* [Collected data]
+===+

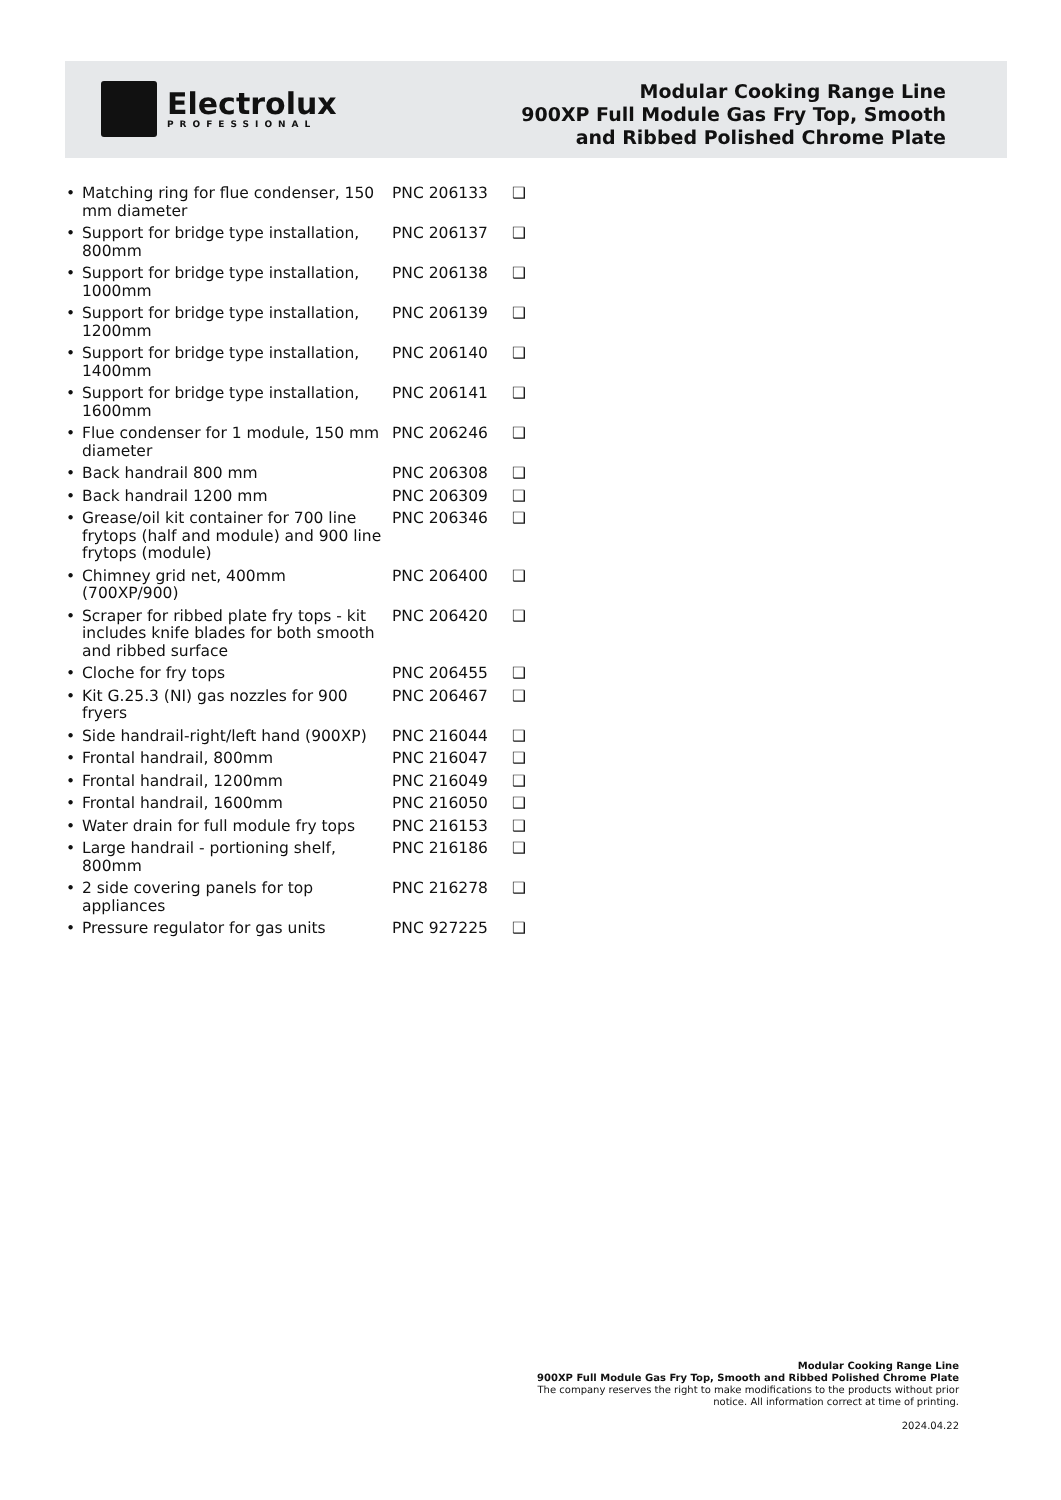Electrolux
PROFESSIONAL
Modular Cooking Range Line
900XP Full Module Gas Fry Top, Smooth
and Ribbed Polished Chrome Plate
| • Matching ring for flue condenser, 150 mm diameter | PNC 206133 | ❑ |
| • Support for bridge type installation, 800mm | PNC 206137 | ❑ |
| • Support for bridge type installation, 1000mm | PNC 206138 | ❑ |
| • Support for bridge type installation, 1200mm | PNC 206139 | ❑ |
| • Support for bridge type installation, 1400mm | PNC 206140 | ❑ |
| • Support for bridge type installation, 1600mm | PNC 206141 | ❑ |
| • Flue condenser for 1 module, 150 mm diameter | PNC 206246 | ❑ |
| • Back handrail 800 mm | PNC 206308 | ❑ |
| • Back handrail 1200 mm | PNC 206309 | ❑ |
| • Grease/oil kit container for 700 line frytops (half and module) and 900 line frytops (module) | PNC 206346 | ❑ |
| • Chimney grid net, 400mm (700XP/900) | PNC 206400 | ❑ |
| • Scraper for ribbed plate fry tops - kit includes knife blades for both smooth and ribbed surface | PNC 206420 | ❑ |
| • Cloche for fry tops | PNC 206455 | ❑ |
| • Kit G.25.3 (NI) gas nozzles for 900 fryers | PNC 206467 | ❑ |
| • Side handrail-right/left hand (900XP) | PNC 216044 | ❑ |
| • Frontal handrail, 800mm | PNC 216047 | ❑ |
| • Frontal handrail, 1200mm | PNC 216049 | ❑ |
| • Frontal handrail, 1600mm | PNC 216050 | ❑ |
| • Water drain for full module fry tops | PNC 216153 | ❑ |
| • Large handrail - portioning shelf, 800mm | PNC 216186 | ❑ |
| • 2 side covering panels for top appliances | PNC 216278 | ❑ |
| • Pressure regulator for gas units | PNC 927225 | ❑ |
Modular Cooking Range Line
900XP Full Module Gas Fry Top, Smooth and Ribbed Polished Chrome Plate
The company reserves the right to make modifications to the products without prior notice. All information correct at time of printing.
2024.04.22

+===+

* [Work instruction]
Take the entries above and return only the lines from the one with "206141 | ❑ |" to the one with "206455 | ❑ |", both included, unchanged.

* [Answer to this problem]
| • Support for bridge type installation, 1600mm | PNC 206141 | ❑ |
| • Flue condenser for 1 module, 150 mm diameter | PNC 206246 | ❑ |
| • Back handrail 800 mm | PNC 206308 | ❑ |
| • Back handrail 1200 mm | PNC 206309 | ❑ |
| • Grease/oil kit container for 700 line frytops (half and module) and 900 line frytops (module) | PNC 206346 | ❑ |
| • Chimney grid net, 400mm (700XP/900) | PNC 206400 | ❑ |
| • Scraper for ribbed plate fry tops - kit includes knife blades for both smooth and ribbed surface | PNC 206420 | ❑ |
| • Cloche for fry tops | PNC 206455 | ❑ |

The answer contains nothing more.